Here's the problem with 'Love the sinner, hate the sin'
It's a phrase familiar to many, synonymous with a more modern Christianity.
'Love the sinner, hate the sin' is most commonly attributed to St. Augustine, who used the phrase in his Letter 211 in 424 AD. "Cum dilectione hominum et odio vitiorum," which translates roughly to "with love for mankind and hatred of sins."
The phrase is frequently used in relation to same-sex relationships, meaning that church and congregation can accept individuals without contradicting religious teaching.
According to Vicky Beeching, media commentator and former Christian music star, the phrase is problematic, in that it is used as a way of projecting a more modern, accepting image of Christianity, without accepting the way people live their lives, creating a painful duality.
"That was a phrase that church came up with to, I guess, try and make out that their theology wasn’t homophobic," Beeching said on Unfiltered with James O'Brien, the hit interview podcast from JOE.
"If you’re a gay person, that means the church can claim that they and God love you, the sinner, but they hate your sin. It’s very divisive and fragmenting. It’s almost like there’s these two parts of you, and you’re supposed to believe one of them’s okay but the other one isn’t.
"It’s hard to be told that you are loved if your potential way of loving others is said to be hated. That’s the really difficult part."
Beeching went on to explain the innate hypocrisy in the statement, comparing the use of the phrase between gay and straight people.

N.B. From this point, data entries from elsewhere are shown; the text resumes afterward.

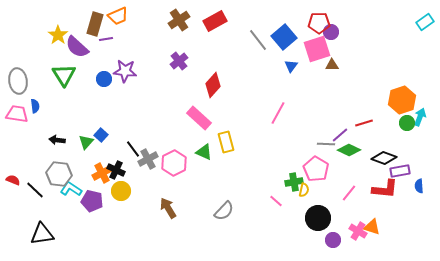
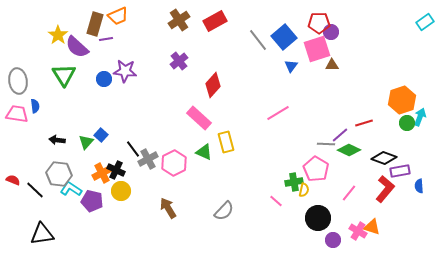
pink line at (278, 113): rotated 30 degrees clockwise
red L-shape at (385, 189): rotated 56 degrees counterclockwise
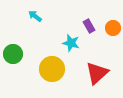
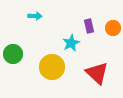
cyan arrow: rotated 144 degrees clockwise
purple rectangle: rotated 16 degrees clockwise
cyan star: rotated 30 degrees clockwise
yellow circle: moved 2 px up
red triangle: rotated 35 degrees counterclockwise
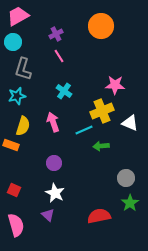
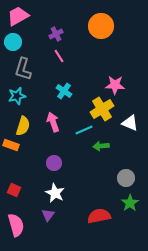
yellow cross: moved 2 px up; rotated 10 degrees counterclockwise
purple triangle: rotated 24 degrees clockwise
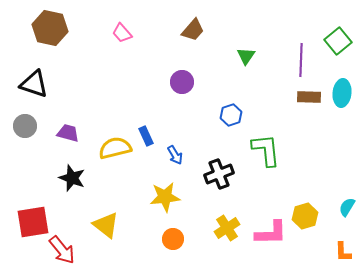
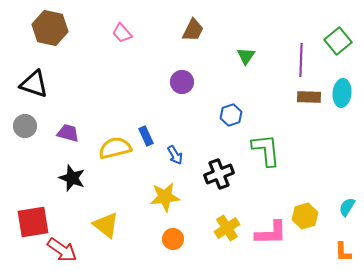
brown trapezoid: rotated 15 degrees counterclockwise
red arrow: rotated 16 degrees counterclockwise
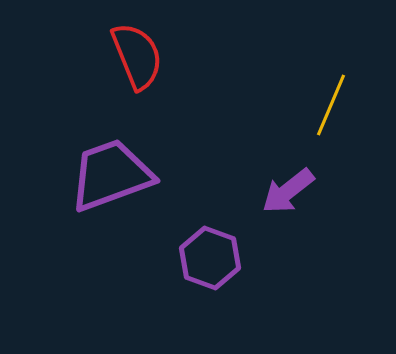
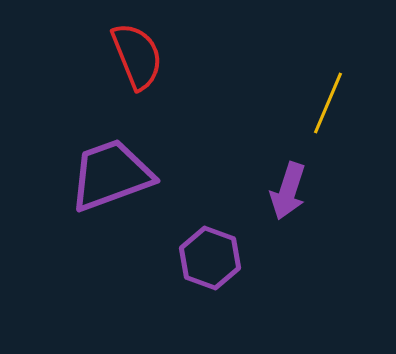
yellow line: moved 3 px left, 2 px up
purple arrow: rotated 34 degrees counterclockwise
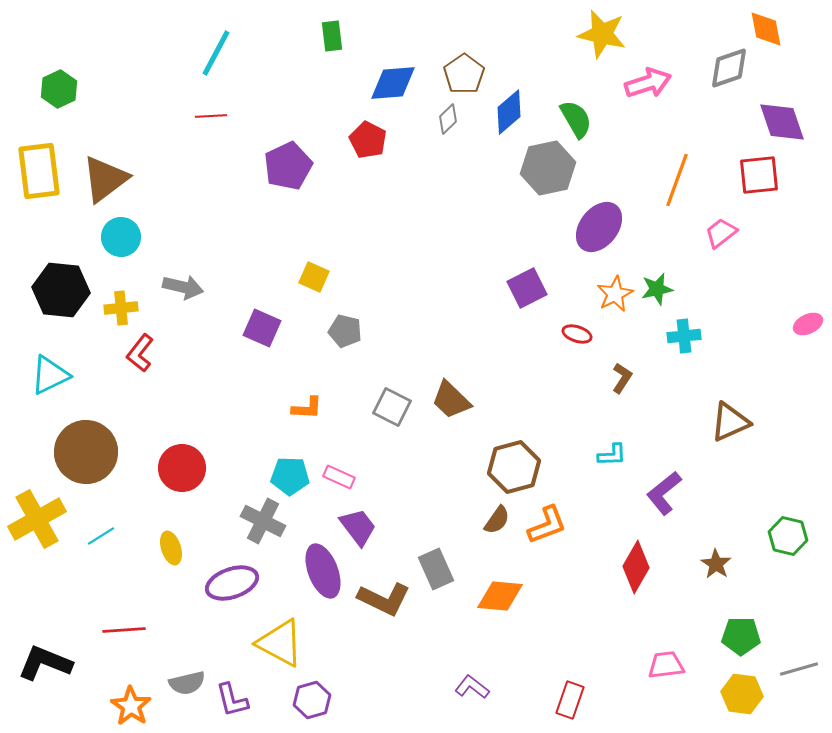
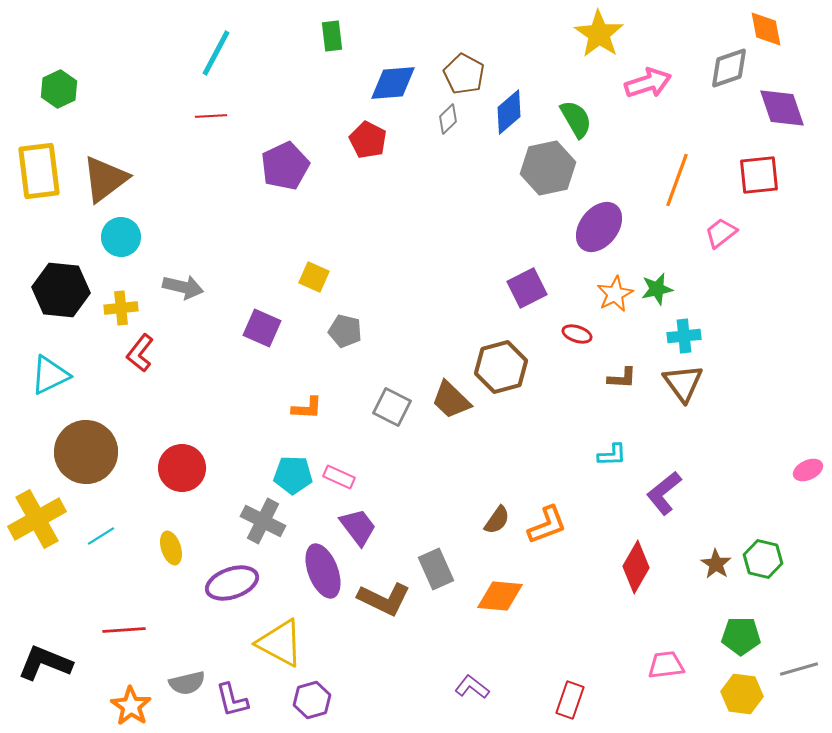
yellow star at (602, 34): moved 3 px left; rotated 21 degrees clockwise
brown pentagon at (464, 74): rotated 9 degrees counterclockwise
purple diamond at (782, 122): moved 14 px up
purple pentagon at (288, 166): moved 3 px left
pink ellipse at (808, 324): moved 146 px down
brown L-shape at (622, 378): rotated 60 degrees clockwise
brown triangle at (730, 422): moved 47 px left, 39 px up; rotated 42 degrees counterclockwise
brown hexagon at (514, 467): moved 13 px left, 100 px up
cyan pentagon at (290, 476): moved 3 px right, 1 px up
green hexagon at (788, 536): moved 25 px left, 23 px down
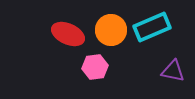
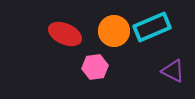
orange circle: moved 3 px right, 1 px down
red ellipse: moved 3 px left
purple triangle: rotated 15 degrees clockwise
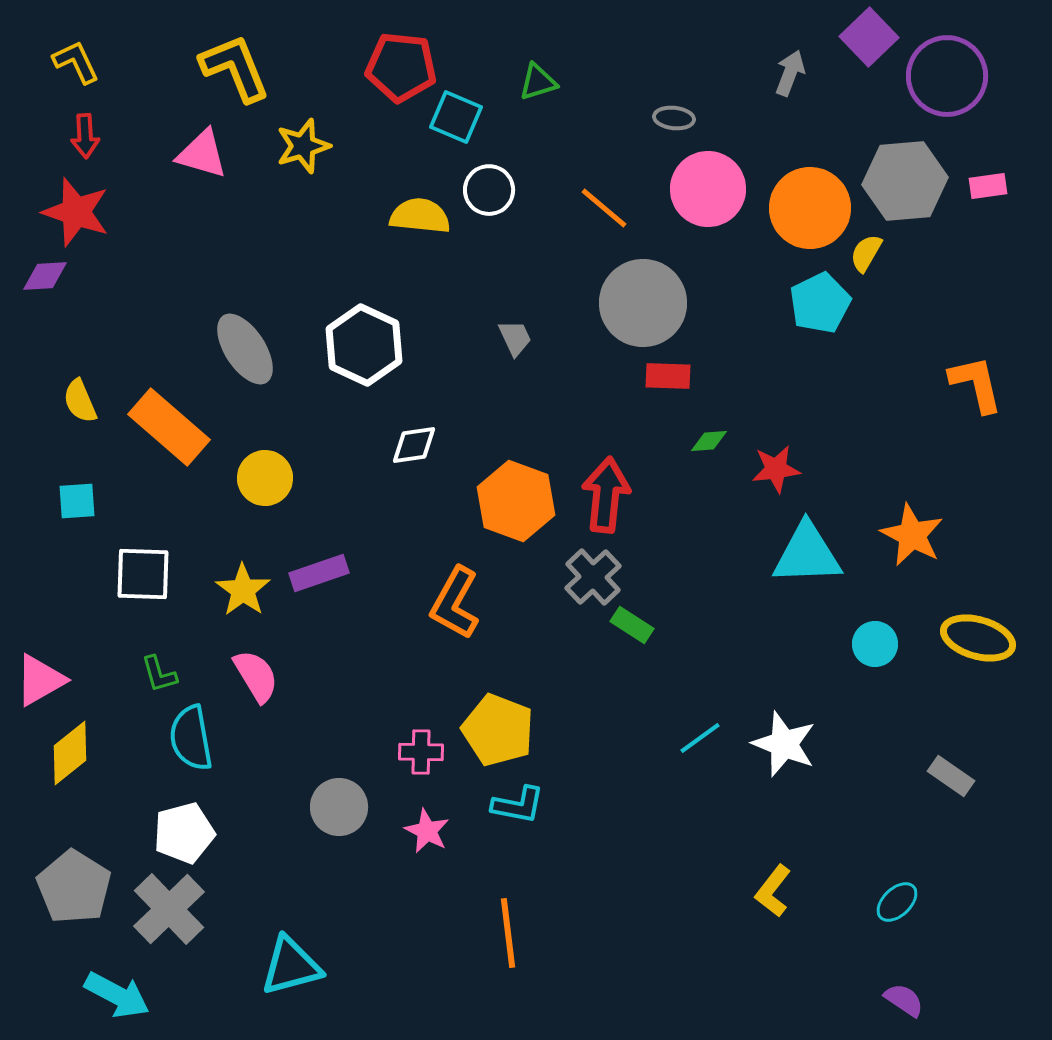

"Evangelical churches today would say that actually now they don’t think there’s anything wrong with having gay feelings. It doesn’t inherently make you bad, it’s actually acting on them. But saying that to a straight person wouldn’t work.
"It’s like, you’re a heterosexual person, your feelings for someone are okay, but if you do anything about them, if you ever wanted to have a partner or a life or a marriage, that would be wrong."